>>

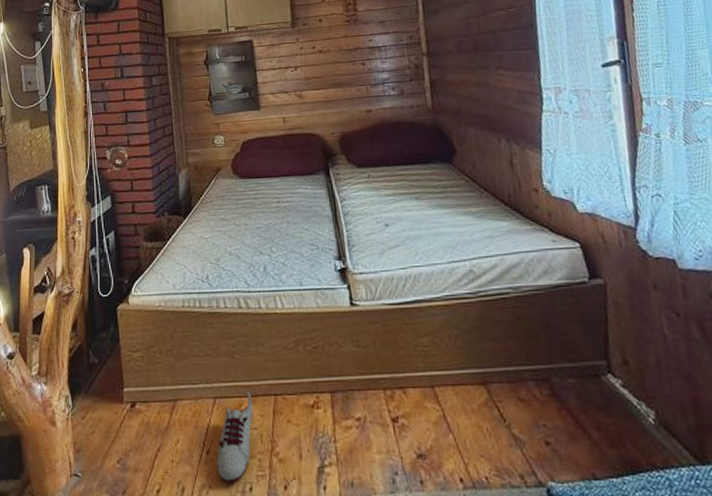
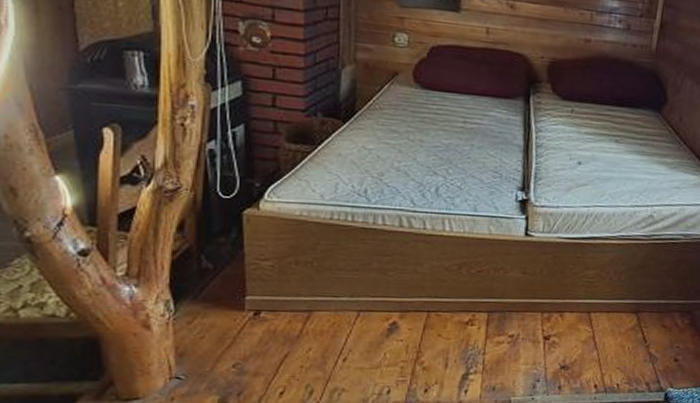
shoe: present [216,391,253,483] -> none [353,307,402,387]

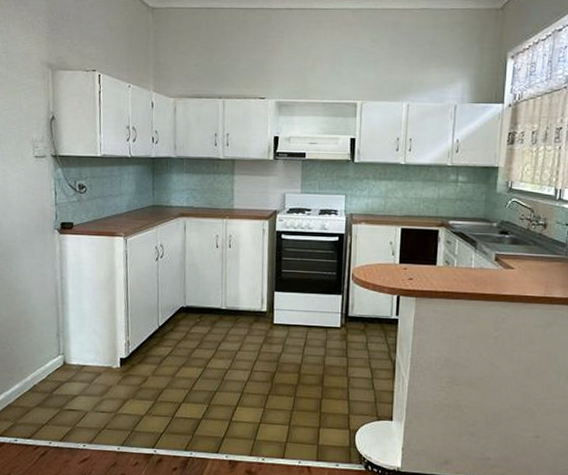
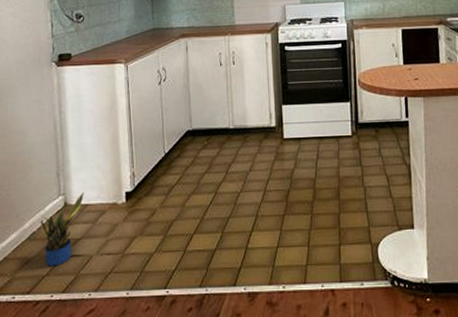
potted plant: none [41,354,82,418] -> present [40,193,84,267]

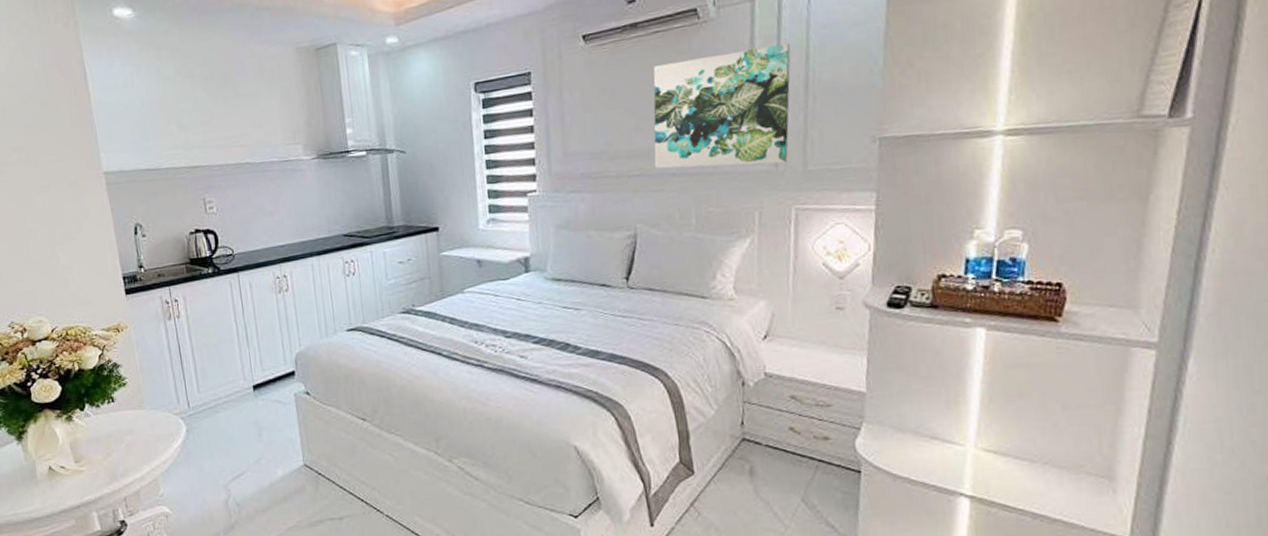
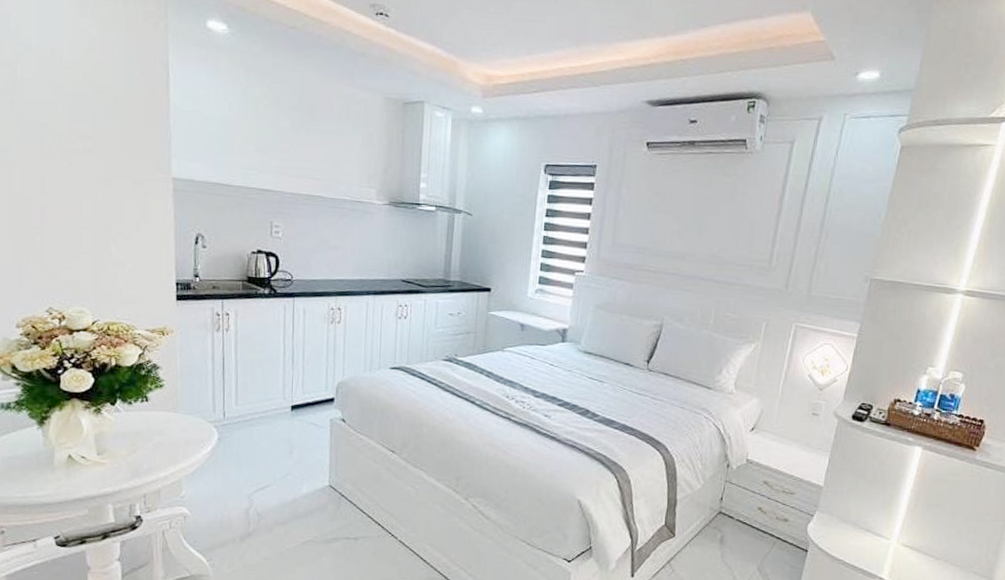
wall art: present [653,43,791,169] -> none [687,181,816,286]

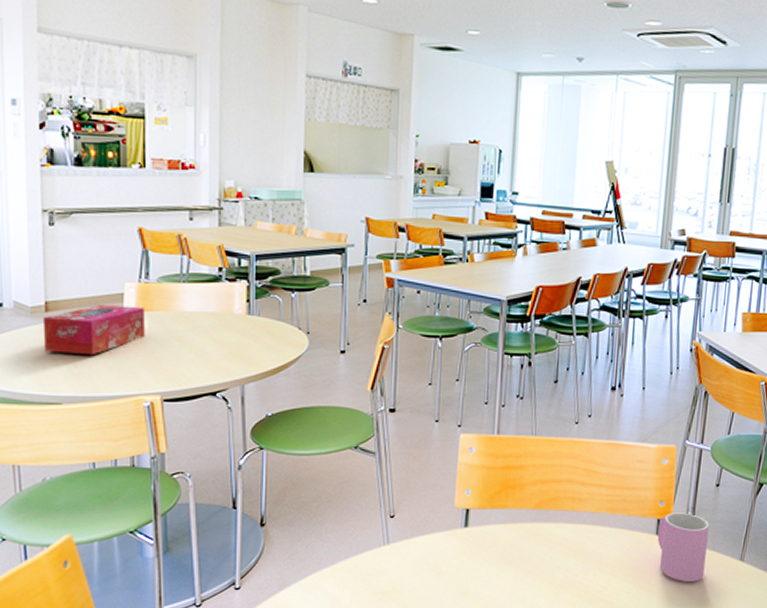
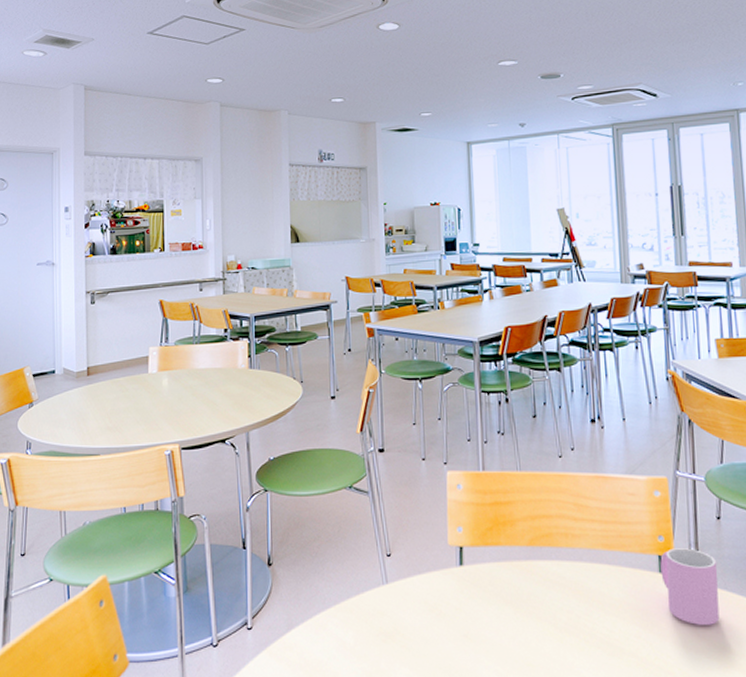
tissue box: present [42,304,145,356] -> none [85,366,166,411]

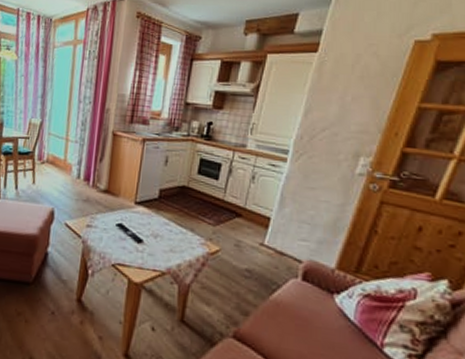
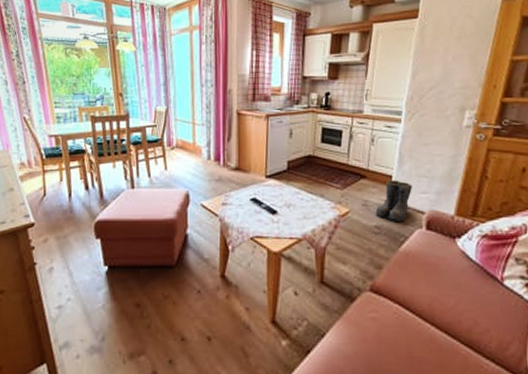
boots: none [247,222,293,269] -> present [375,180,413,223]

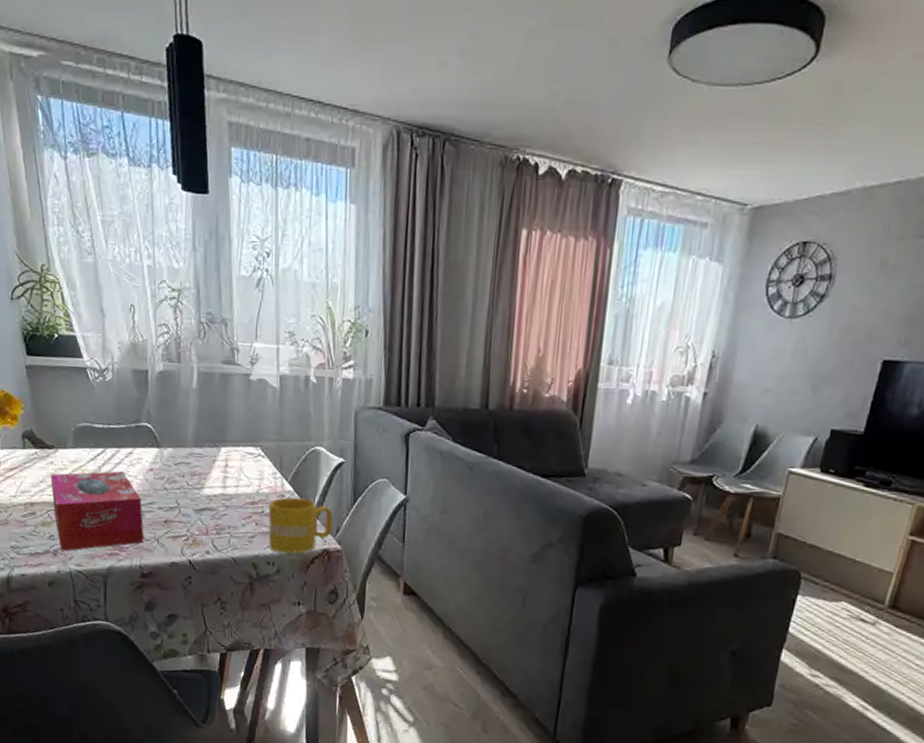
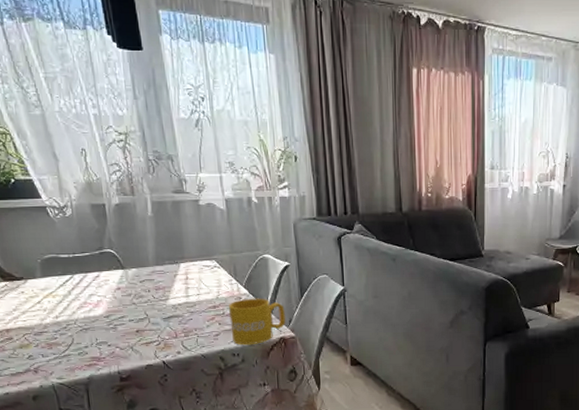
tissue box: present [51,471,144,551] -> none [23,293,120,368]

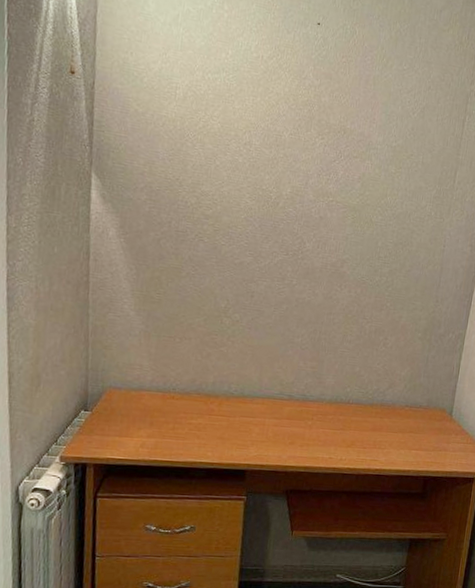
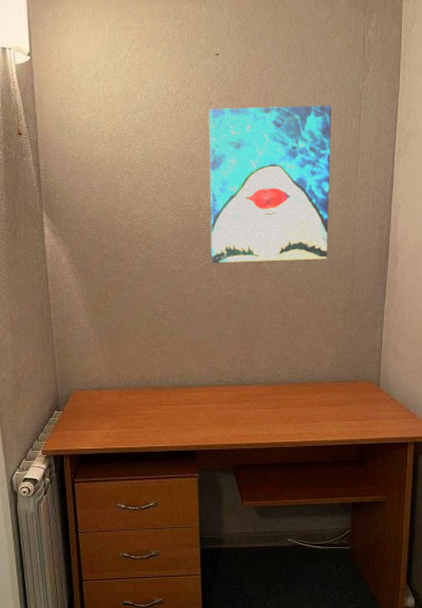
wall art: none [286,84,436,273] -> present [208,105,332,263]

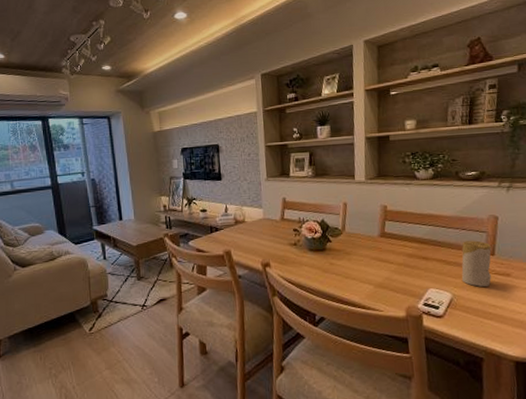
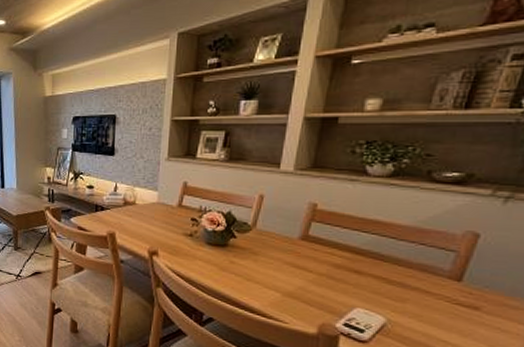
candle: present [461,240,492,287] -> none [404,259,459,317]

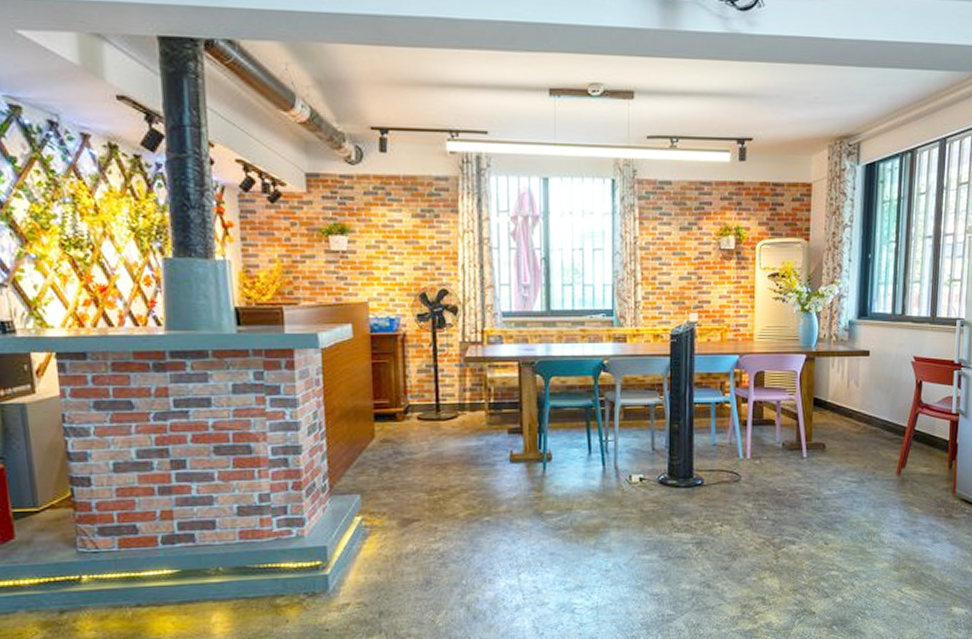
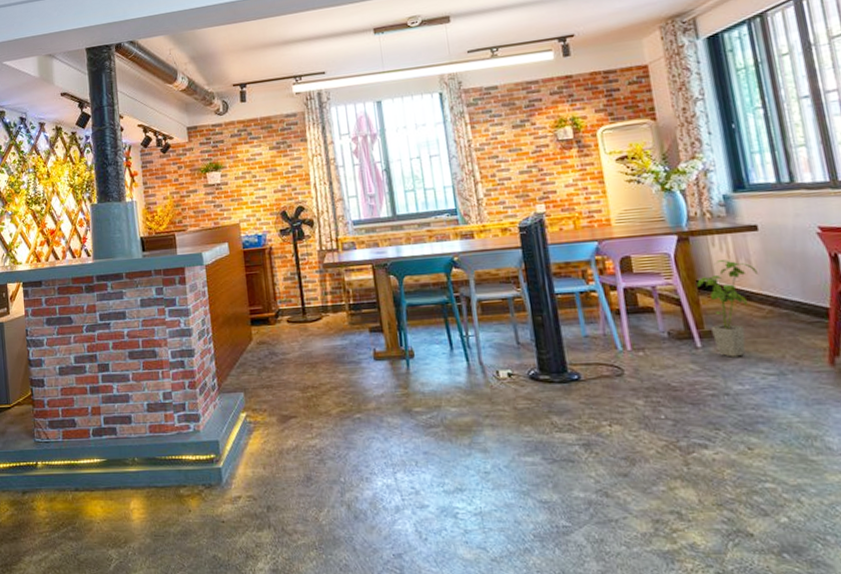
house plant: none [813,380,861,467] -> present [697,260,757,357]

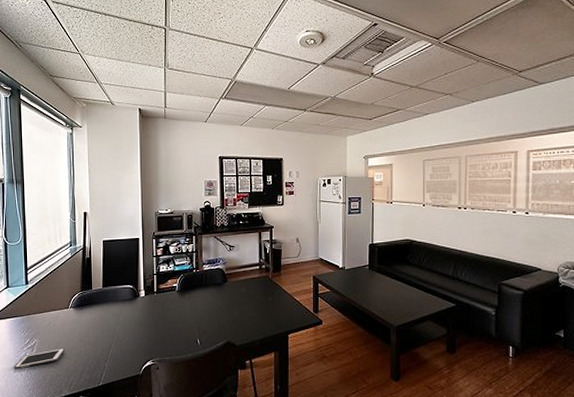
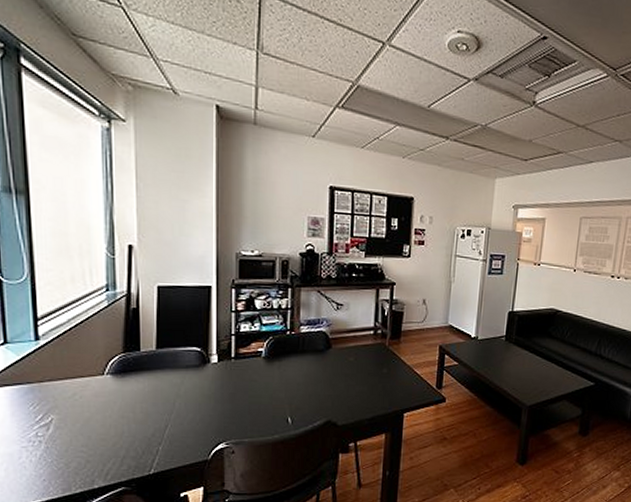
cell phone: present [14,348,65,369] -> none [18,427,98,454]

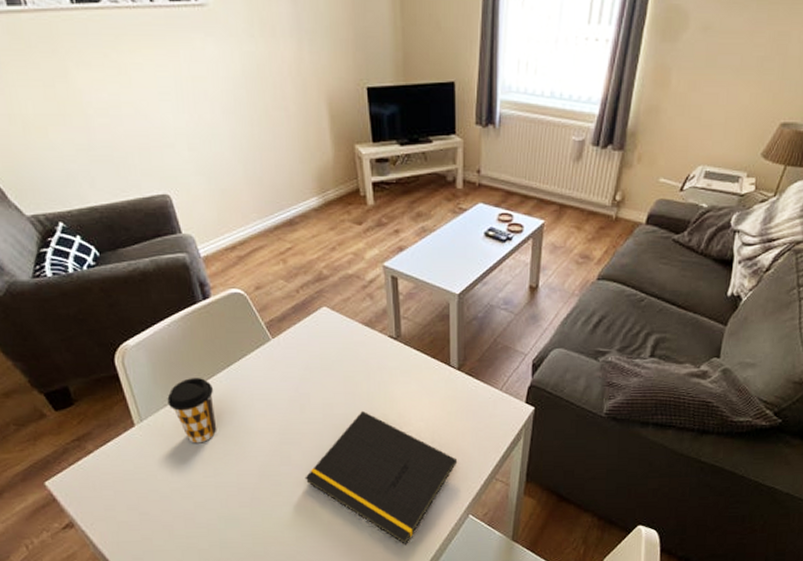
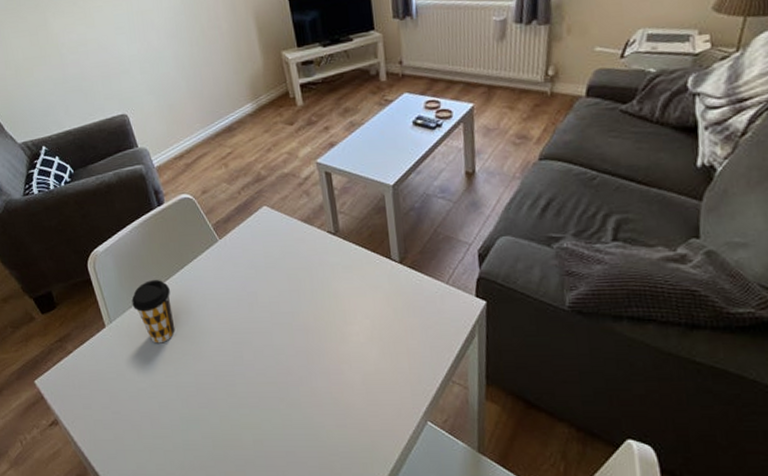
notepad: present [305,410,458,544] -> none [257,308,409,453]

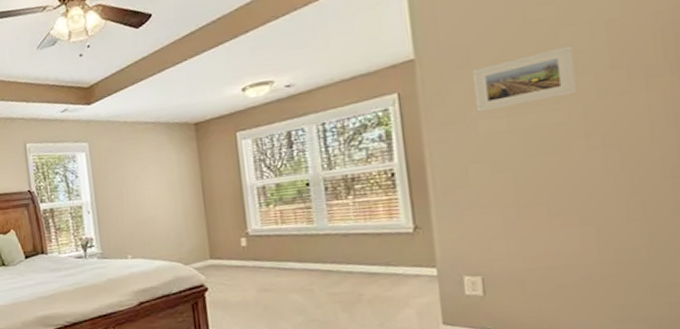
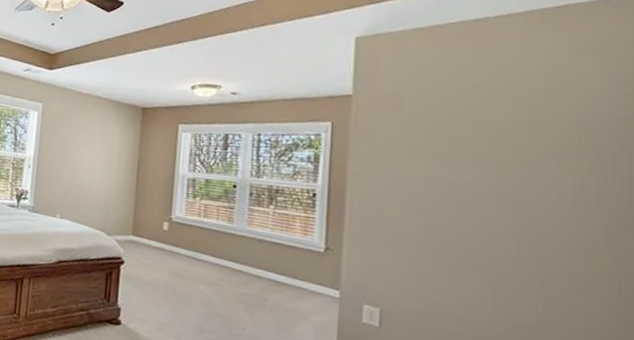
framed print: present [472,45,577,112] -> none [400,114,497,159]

<<

**WORK REQUIRED**
Repeat all the records exactly, images excluded.

**EXERCISE SOLUTION**
shoe: present [216,391,253,483] -> none [353,307,402,387]

potted plant: none [41,354,82,418] -> present [40,193,84,267]

wall art: present [653,43,791,169] -> none [687,181,816,286]

tissue box: present [42,304,145,356] -> none [85,366,166,411]

boots: none [247,222,293,269] -> present [375,180,413,223]

tissue box: present [51,471,144,551] -> none [23,293,120,368]

wall art: none [286,84,436,273] -> present [208,105,332,263]

candle: present [461,240,492,287] -> none [404,259,459,317]

house plant: none [813,380,861,467] -> present [697,260,757,357]

cell phone: present [14,348,65,369] -> none [18,427,98,454]

notepad: present [305,410,458,544] -> none [257,308,409,453]

framed print: present [472,45,577,112] -> none [400,114,497,159]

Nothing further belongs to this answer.